### TRY IT
Rewrite the Advent devotional text, everything from "locally, tugs me" down to "a key role.", with "Zechariah" replaced by "Zacharias" each time it appears.

### DOCUMENT PASSAGE
☆ ☆ ☆ ☆

Prayer: Lord, Advent is a time when we renew our commitment to your gift of hope. So much in our world, globally and

Sermon preached by Jeff Huber – November 28-29, 2015 Page 2

locally, tugs me toward hopelessness. Renew and reinforce my ability to live in hope this Advent. Amen.

Wednesday, December 2 – Read Luke 1:5-20 – As one of perhaps 18,000 priests and Levites, Zechariah knew that being

chosen by lot for Temple service was an honor he’d likely have just once. But Gabriel, God’s messenger, brought him a

promise much harder to believe, of a far greater event in which he, his wife Elizabeth (and the son they thought they’d

never have) would play a key role.

The angel’s promise was “too good to be true.” Zechariah modeled a common response to such promises: “How can I

be sure of this?” (verse 18) In Miracle on 34th Street, Doris Walker told Kris Kringle, “I believe Christmas is for

children” (i.e. not for an adult like me). Have you ever been tempted to see faith as childish and foolish? What people

of faith have you known who were anything but childish and foolish?

God’s messenger began his message with the words, “Don’t be afraid, Zechariah” (verse 13). In fact, “do not be

afraid” is the most common command that God and God’s messengers give in the entire Bible. What are you most

afraid of right now? This Advent, in what part(s) of life do you most need to take in God’s message: “Do not be

afraid”?

Prayer: Lord God, walk with me during the dark moments when doubt and fear tug at my heart. Send your messengers of hope

and promise across my pathway, reminding me to trust and not to fear. Amen.

☆ ☆ ☆ ☆

### EXTRACTED DATA
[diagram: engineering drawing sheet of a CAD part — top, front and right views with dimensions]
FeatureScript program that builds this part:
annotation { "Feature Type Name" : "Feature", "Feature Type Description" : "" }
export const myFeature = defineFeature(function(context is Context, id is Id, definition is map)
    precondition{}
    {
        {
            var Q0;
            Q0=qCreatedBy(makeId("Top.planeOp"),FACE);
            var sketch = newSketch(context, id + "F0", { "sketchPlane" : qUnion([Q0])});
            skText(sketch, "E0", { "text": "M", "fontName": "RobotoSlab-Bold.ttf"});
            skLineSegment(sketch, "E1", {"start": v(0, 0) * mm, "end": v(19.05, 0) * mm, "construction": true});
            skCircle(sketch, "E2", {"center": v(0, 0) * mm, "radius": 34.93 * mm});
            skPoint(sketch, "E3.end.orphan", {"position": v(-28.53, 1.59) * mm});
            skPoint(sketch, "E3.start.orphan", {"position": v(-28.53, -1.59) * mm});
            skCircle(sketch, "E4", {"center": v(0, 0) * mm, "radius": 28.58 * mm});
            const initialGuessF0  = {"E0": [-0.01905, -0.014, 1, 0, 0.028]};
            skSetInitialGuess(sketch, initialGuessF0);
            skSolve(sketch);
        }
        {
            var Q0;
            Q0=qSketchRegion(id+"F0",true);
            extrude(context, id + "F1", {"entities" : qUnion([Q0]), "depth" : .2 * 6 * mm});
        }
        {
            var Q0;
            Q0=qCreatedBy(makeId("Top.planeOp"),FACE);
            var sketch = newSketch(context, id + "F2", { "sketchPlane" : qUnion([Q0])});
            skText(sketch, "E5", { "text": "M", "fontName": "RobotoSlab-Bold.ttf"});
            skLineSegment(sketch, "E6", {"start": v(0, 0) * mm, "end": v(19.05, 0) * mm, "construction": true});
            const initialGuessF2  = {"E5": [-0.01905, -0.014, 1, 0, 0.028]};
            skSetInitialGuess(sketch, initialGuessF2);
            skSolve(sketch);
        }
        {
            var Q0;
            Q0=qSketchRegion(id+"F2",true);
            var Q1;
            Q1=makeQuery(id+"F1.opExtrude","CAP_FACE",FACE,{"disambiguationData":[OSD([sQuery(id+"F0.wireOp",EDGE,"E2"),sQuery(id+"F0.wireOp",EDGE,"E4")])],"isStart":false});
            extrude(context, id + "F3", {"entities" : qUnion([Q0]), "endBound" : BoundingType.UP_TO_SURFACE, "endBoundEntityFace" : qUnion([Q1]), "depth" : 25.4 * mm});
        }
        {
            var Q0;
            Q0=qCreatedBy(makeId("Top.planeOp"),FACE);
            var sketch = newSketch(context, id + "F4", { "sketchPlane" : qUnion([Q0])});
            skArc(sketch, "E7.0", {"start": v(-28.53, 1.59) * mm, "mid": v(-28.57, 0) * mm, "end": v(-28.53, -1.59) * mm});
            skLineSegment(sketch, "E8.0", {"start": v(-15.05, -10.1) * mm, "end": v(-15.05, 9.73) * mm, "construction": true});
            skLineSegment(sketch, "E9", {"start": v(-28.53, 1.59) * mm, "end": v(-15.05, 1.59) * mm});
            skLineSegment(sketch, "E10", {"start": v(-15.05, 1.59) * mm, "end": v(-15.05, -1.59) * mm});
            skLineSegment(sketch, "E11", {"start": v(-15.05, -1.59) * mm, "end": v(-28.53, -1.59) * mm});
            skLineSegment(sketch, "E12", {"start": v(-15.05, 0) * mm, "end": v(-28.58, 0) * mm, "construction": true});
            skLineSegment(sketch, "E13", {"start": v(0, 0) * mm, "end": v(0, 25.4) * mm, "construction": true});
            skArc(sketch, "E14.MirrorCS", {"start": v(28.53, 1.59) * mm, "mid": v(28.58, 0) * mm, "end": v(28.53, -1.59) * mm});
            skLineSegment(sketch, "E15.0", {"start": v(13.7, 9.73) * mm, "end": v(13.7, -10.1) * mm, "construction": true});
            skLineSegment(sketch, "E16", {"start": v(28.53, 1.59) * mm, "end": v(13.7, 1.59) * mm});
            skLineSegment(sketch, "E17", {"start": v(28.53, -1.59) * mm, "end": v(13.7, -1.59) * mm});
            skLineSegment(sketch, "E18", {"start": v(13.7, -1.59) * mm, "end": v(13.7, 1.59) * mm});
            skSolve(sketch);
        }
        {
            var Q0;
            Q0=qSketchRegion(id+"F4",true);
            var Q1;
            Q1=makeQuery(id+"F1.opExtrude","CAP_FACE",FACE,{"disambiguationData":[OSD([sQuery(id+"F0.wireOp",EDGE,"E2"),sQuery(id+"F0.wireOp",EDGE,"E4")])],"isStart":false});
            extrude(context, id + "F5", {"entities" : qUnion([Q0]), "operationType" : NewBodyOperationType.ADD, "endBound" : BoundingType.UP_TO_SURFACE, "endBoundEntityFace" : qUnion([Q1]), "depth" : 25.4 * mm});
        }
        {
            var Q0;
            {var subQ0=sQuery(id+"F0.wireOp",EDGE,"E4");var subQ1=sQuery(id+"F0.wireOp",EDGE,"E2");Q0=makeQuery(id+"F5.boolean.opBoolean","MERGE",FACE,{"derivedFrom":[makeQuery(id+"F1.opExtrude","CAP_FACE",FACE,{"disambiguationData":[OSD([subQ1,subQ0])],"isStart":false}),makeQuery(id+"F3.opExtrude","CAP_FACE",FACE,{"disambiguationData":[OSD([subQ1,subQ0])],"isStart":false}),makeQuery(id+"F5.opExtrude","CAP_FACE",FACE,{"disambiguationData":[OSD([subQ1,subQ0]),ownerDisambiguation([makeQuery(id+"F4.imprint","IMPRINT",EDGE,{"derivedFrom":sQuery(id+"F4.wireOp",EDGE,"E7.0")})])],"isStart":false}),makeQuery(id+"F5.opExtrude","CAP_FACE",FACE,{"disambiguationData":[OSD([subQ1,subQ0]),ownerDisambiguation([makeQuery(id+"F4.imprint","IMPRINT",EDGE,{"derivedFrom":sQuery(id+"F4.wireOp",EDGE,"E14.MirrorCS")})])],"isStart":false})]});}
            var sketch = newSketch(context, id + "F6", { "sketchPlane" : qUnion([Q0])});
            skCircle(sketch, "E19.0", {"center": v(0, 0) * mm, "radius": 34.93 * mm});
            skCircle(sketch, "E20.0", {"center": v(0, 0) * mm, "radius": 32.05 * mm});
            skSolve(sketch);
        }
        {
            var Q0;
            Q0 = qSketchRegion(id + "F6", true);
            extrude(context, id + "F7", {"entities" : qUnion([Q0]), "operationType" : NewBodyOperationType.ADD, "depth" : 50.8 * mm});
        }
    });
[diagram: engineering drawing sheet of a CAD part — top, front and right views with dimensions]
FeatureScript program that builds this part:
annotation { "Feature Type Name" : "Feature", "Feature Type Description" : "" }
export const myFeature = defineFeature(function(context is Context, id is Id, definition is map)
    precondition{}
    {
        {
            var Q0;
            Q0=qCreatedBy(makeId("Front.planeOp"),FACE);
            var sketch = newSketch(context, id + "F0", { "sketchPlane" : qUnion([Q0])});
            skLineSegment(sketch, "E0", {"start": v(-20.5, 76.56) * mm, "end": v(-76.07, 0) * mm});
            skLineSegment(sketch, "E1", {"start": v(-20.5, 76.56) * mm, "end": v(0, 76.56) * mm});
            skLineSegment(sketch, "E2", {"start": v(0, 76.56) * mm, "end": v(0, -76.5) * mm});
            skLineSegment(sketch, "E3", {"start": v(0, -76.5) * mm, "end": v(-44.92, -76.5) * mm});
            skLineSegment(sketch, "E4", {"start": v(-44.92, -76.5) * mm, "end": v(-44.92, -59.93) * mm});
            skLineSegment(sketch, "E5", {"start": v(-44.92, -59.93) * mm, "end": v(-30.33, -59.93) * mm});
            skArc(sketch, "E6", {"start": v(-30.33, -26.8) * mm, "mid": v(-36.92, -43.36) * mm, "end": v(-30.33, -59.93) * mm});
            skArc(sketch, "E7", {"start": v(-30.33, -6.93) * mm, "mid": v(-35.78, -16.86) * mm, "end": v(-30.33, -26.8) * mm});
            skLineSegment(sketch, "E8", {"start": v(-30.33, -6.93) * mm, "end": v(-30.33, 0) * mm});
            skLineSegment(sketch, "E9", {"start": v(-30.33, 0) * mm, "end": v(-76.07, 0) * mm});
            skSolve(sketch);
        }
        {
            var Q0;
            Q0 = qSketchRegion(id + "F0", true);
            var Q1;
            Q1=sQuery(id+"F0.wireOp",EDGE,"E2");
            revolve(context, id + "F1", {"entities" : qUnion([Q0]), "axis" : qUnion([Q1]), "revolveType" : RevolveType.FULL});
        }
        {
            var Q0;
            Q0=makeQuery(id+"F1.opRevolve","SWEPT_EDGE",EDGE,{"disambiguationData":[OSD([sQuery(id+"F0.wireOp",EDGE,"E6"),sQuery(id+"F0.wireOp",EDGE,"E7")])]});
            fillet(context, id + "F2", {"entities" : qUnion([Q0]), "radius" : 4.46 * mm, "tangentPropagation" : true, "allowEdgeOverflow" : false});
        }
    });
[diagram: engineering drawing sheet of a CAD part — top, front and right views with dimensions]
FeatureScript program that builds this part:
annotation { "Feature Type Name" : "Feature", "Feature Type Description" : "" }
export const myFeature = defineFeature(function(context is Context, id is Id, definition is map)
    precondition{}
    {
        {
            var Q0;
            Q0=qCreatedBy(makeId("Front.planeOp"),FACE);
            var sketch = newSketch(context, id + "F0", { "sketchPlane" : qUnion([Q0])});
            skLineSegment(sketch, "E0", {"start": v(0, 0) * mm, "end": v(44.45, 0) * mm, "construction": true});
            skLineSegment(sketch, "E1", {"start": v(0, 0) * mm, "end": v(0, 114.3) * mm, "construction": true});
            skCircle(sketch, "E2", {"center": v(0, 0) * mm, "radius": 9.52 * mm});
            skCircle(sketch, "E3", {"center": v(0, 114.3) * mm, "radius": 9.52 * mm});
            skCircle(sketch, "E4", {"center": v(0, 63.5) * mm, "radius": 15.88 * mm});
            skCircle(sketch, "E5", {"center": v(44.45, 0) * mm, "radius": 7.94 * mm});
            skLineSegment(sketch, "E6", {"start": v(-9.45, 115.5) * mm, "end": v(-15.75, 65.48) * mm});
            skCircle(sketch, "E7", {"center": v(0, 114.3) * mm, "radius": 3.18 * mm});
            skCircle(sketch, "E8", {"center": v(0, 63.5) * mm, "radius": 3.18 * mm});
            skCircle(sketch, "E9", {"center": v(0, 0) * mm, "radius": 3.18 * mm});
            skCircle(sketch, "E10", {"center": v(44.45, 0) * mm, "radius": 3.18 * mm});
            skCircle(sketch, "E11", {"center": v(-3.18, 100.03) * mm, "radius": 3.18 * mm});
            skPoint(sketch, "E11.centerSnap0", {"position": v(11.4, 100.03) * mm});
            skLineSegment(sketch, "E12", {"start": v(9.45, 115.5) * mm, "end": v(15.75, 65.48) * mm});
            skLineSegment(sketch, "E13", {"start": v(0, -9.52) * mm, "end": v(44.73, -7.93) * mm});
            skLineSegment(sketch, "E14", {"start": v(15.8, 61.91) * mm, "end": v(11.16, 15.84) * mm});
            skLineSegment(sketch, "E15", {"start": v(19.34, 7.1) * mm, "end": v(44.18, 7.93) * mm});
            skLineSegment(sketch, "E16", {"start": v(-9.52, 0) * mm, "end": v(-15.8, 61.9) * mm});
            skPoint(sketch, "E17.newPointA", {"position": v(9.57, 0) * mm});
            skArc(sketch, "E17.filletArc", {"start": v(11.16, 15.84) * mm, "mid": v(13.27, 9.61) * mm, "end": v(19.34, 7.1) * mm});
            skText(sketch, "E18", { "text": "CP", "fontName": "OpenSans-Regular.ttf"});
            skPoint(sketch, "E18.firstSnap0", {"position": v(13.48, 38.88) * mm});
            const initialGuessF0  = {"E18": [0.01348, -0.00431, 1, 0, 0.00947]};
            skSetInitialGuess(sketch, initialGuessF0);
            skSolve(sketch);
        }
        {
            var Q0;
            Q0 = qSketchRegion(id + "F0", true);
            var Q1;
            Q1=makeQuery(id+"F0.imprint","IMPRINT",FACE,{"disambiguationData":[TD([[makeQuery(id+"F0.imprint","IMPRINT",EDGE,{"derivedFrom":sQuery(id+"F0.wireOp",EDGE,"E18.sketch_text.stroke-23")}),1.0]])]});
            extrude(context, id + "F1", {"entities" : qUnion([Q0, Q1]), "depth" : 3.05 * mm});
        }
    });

☆ ☆ ☆ ☆

### WRITTEN REPLY
locally, tugs me toward hopelessness. Renew and reinforce my ability to live in hope this Advent. Amen.

Wednesday, December 2 – Read Luke 1:5-20 – As one of perhaps 18,000 priests and Levites, Zacharias knew that being

chosen by lot for Temple service was an honor he’d likely have just once. But Gabriel, God’s messenger, brought him a

promise much harder to believe, of a far greater event in which he, his wife Elizabeth (and the son they thought they’d

never have) would play a key role.